Does anybody use shorthand anymore?

I’ve often thought I’d like to learn shorthand. I write stories, and sometimes I like to write in public places where I’d prefer not having nosey people looking over my shoulder (even if they’re not, I’m constantly thinking that they might, and that’s kinda hard on the creative juices). Besides, I think it would be fun to be able to write in chicken scratches that almost nobody else can read even if I lose my notebook, then transcribe them later when I’m home on my computer. It would be sort of like writing in code. :slight_smile:

I’ve taken a look at a couple of online courses and books, but it just seems to me like it would be a really hard thing to learn without an actual teacher. Does anyone actually use shorthand these days, or has it gone the way of the dodo in our computer age? I know court reporters still use a kind of shorthand, but that’s created with a little machine, right?

Barring a real teacher which I think will be hard to find as a one-shot community college type class, can anyone recommend a particularly user-friendly online course or book? Maybe even something modern?

I work in a newspaper office, and yes, journalists use shorthand all the time, eg when taking notes from phone conversations.

I wish I could do it. I did try teaching myself from a book about 10 or 12 years ago, but never managed to improve on my longhand speed (and I often couldn’t read it back!) I can’t remember any of it now.

Get a book, practice, repeat. You need a lot of drills to get the forms into your memory.

One good way to practice is to transcribe song lyrics, as they are usually going at a moderate speed and there are gaps so you can catch up.
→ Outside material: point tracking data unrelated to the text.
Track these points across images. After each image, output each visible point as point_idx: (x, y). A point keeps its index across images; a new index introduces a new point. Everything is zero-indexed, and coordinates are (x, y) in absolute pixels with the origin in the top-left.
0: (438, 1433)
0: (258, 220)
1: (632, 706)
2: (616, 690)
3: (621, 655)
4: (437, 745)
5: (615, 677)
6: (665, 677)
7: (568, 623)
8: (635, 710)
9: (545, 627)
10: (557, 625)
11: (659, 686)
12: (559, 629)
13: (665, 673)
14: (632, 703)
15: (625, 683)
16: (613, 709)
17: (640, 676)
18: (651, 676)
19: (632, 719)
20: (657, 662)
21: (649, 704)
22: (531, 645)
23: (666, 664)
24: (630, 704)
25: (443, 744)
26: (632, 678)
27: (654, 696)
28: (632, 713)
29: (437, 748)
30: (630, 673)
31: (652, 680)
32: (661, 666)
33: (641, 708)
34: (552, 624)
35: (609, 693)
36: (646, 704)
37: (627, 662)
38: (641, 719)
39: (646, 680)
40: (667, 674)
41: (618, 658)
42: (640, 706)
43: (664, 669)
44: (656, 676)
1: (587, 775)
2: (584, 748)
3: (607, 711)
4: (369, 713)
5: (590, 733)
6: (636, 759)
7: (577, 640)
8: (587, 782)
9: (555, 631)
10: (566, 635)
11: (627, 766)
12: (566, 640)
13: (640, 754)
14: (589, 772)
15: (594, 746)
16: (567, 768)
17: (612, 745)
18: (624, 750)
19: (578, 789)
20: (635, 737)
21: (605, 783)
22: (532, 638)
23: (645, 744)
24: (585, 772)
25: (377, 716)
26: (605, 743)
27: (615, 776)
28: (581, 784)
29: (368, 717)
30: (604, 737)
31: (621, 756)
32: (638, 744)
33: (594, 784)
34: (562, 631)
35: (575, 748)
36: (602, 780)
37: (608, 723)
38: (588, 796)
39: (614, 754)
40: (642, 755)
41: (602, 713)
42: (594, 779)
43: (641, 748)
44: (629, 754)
It is a very handy skill for many types of note-taking, with the advantage that most people can’t read it so it’s like a secret language.
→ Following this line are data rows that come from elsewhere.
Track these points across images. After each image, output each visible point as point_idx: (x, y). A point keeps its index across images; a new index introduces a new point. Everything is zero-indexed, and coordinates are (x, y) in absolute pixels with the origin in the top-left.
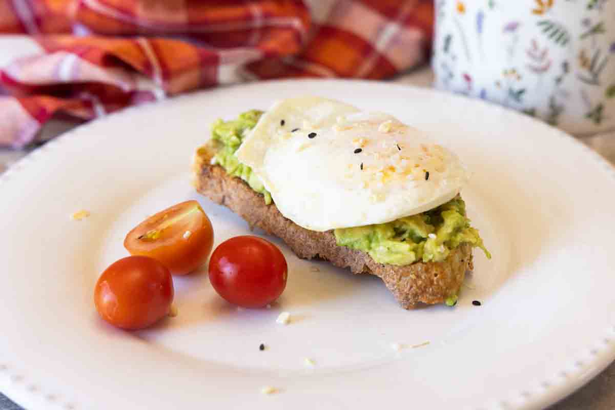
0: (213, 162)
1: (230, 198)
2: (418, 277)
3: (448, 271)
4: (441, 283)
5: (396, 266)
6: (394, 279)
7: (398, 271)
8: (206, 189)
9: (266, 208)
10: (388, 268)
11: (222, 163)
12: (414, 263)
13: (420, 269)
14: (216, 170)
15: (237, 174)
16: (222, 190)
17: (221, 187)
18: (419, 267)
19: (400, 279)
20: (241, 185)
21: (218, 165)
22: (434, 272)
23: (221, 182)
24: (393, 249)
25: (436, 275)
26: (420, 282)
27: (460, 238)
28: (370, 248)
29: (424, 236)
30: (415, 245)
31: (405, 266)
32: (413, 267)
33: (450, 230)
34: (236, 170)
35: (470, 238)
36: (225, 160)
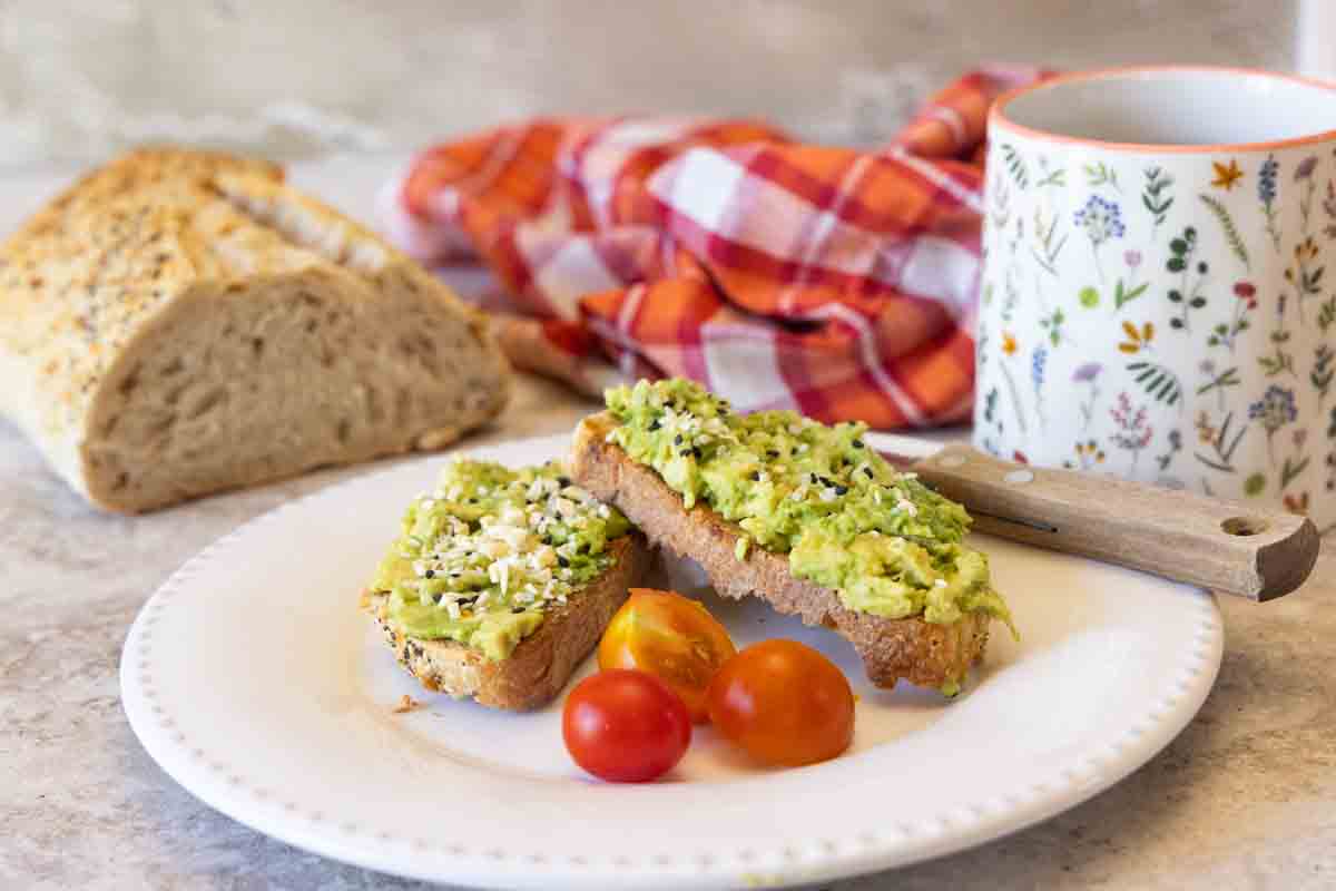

Unfortunately I always found that, for me, I needed to transcribe it, if I was ever going to, within a day or two of taking the notes, otherwise it was kind of a secret language to me, too, as my technique wasn’t all that precise. (I sometimes have trouble reading my own handwriting, too.)

I think Hilarity has it right: practice, practice, practice.
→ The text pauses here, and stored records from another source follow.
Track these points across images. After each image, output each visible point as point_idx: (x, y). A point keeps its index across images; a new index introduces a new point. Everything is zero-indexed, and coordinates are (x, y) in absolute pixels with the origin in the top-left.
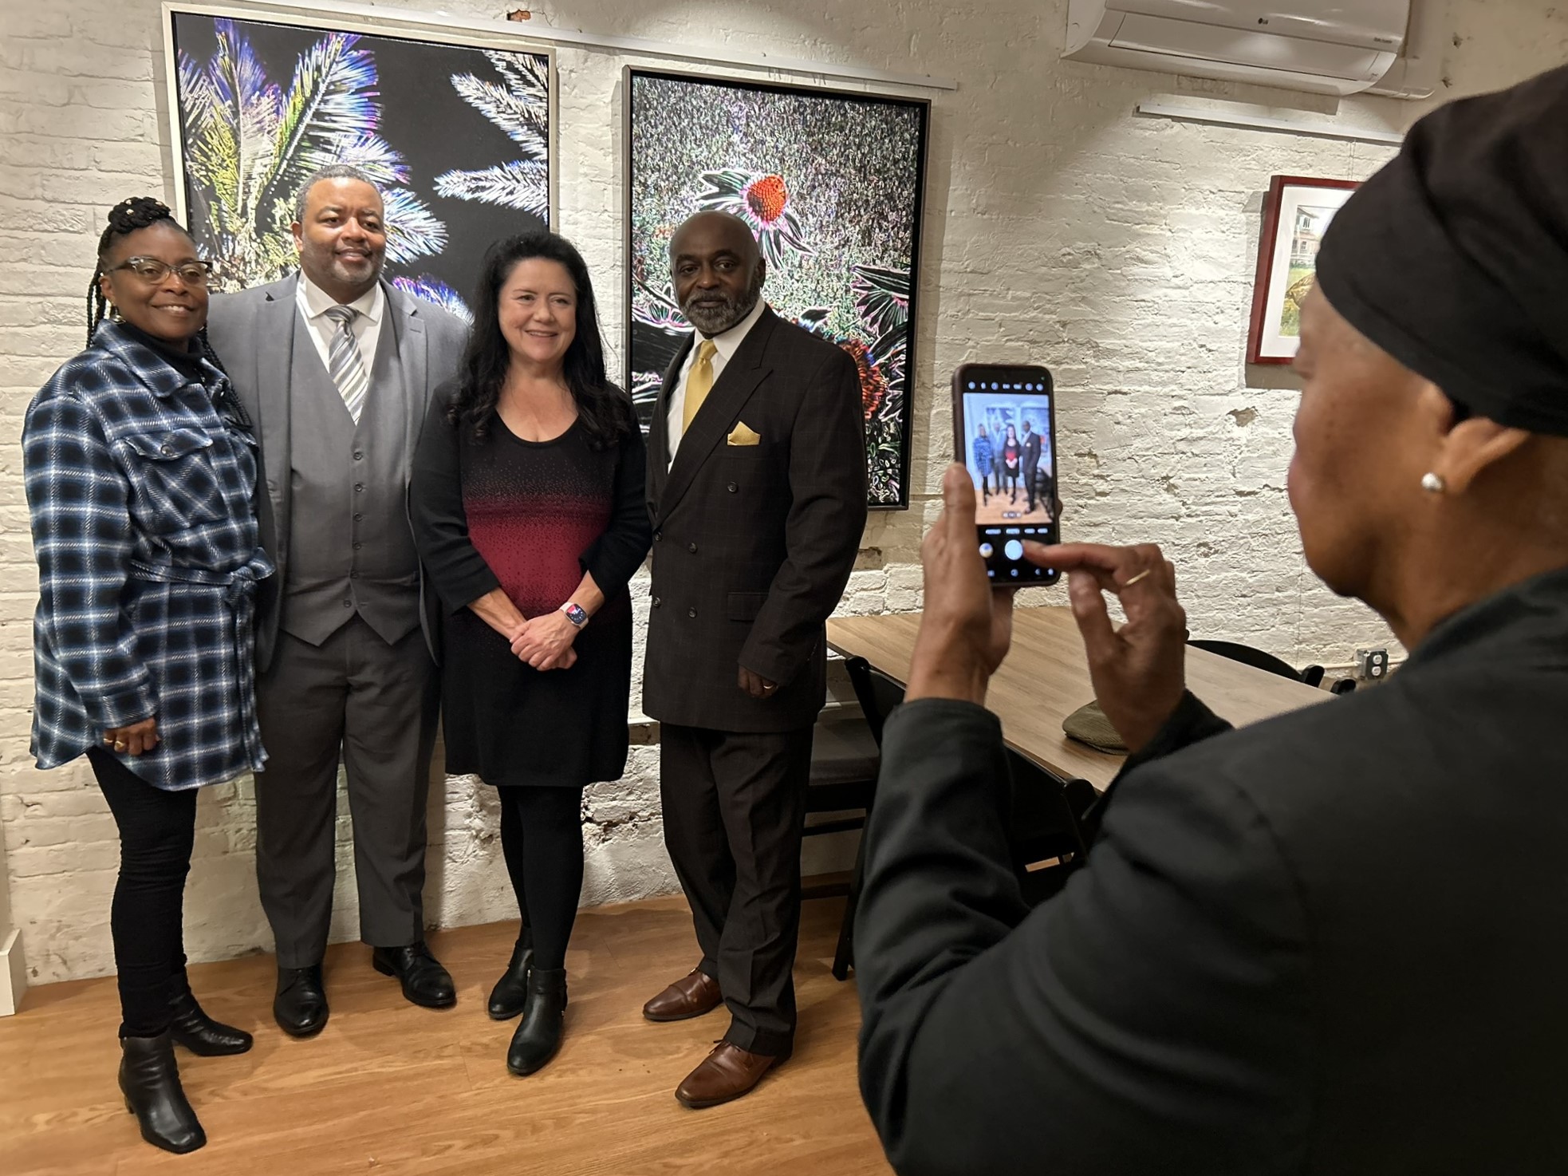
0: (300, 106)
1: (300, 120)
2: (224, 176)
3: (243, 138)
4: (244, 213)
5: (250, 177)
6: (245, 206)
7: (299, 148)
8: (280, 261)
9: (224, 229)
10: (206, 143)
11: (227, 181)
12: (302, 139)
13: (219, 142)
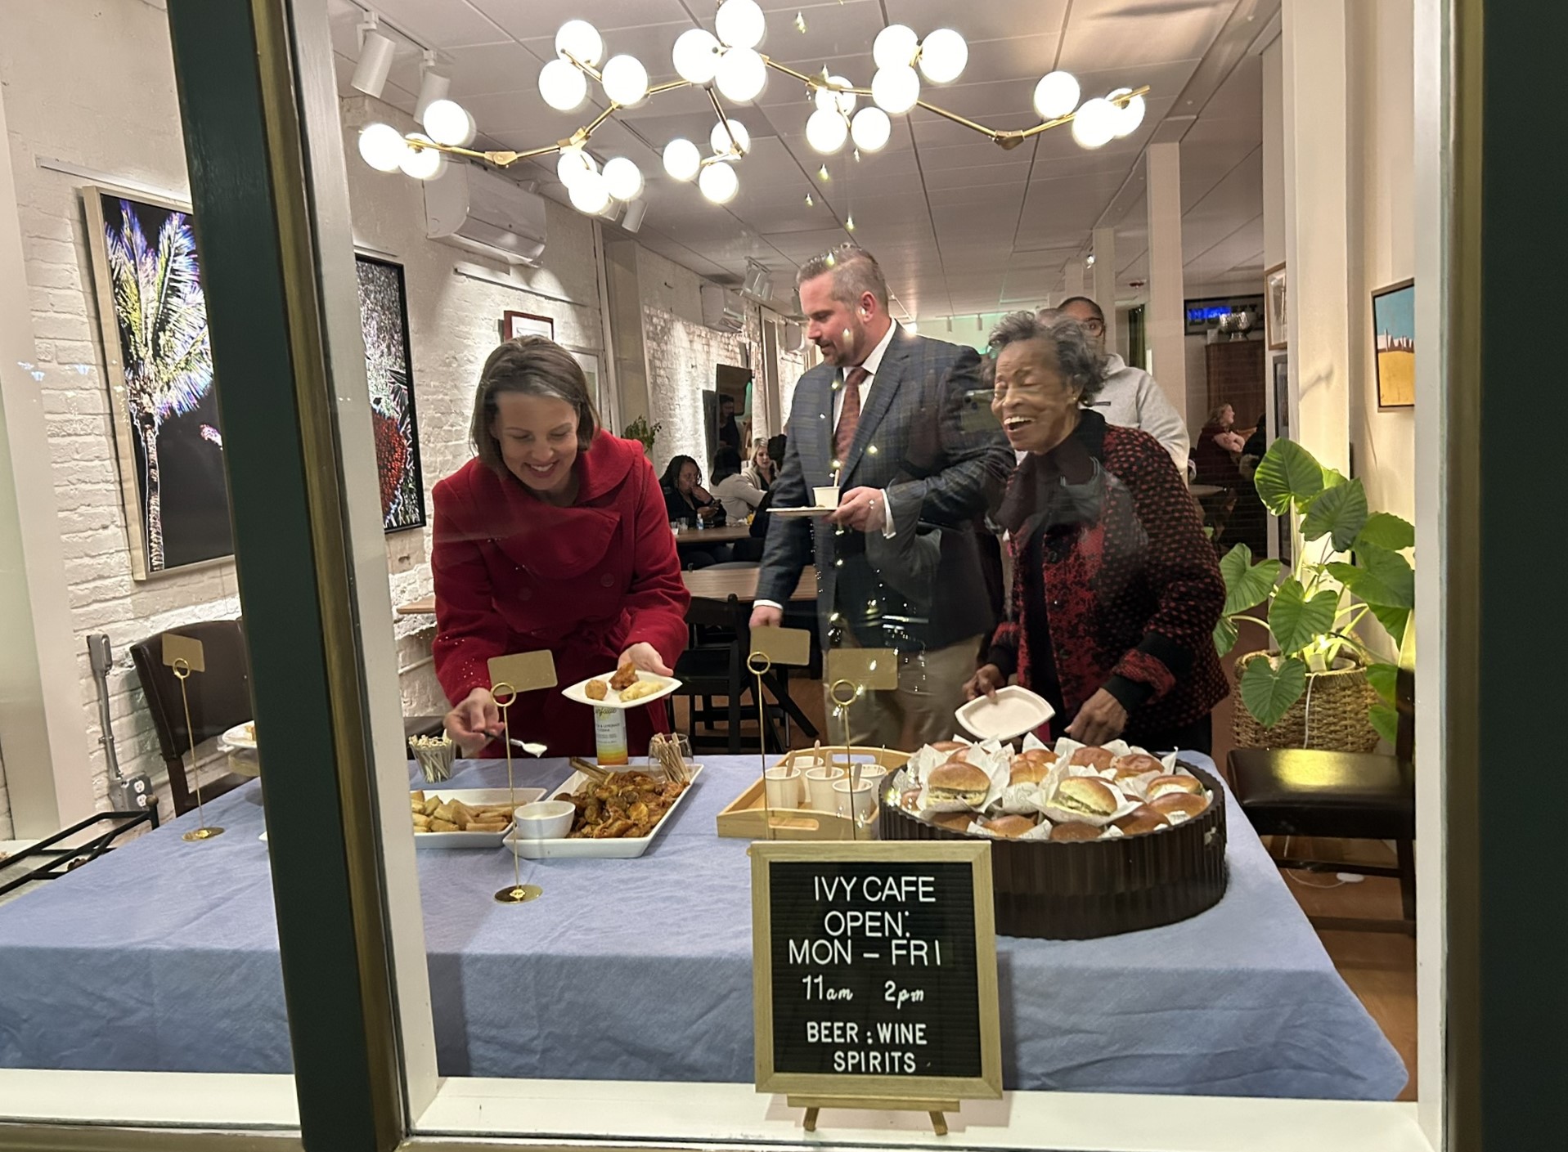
0: (164, 265)
1: (165, 276)
2: (135, 316)
3: (141, 288)
4: (146, 345)
5: (146, 317)
6: (146, 339)
7: (167, 295)
8: (165, 380)
9: (139, 358)
10: (124, 292)
11: (137, 320)
12: (167, 289)
13: (130, 289)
Funny (sad?) story about my MIL and shorthand. In her 40+ year work career, she was an executive secretary fluent in some sort of shorthand. She continued to use shorthand for everything and everything remotely personal up to the day she died. Unfortunately, it was one of her own devising. More accurately, it started out as the “XXX” shorthand system but evolved over the years into her own personal code. After she died, I was the one to clean out her apartment. She had all sorts of documents, going back for years, with shorthand notations on them that no one could read. There were full 8x11 sheets of paper with shorthand written on it. I have no idea what it said. Were they Great Thoughts? Probably not, but I’d like to have been able to read them anyway.

Also, don’t think that writing in shorthand will keep people from looking over your shoulder. You’ll actually draw more attention, I’d think, because people will notice that you’re not writing normally and will have to interrupt and ask, “Is that shorthand!”

jayrey, that reminds me: around the same time I was trying to learn shorthand, we were going through a lot of my gran’s possessions after she died. She’d kept her diaries from right back when she was a young woman, in the late 1920s. Most entries were in plain extra but certain passages were in shorthand. I suspect they were the juicy bits from when she went out with a young fellow :wink:

I tried deciphering them and got the odd word here and there, but I think she must have been using a different system to the one I was learning. Maybe just as well.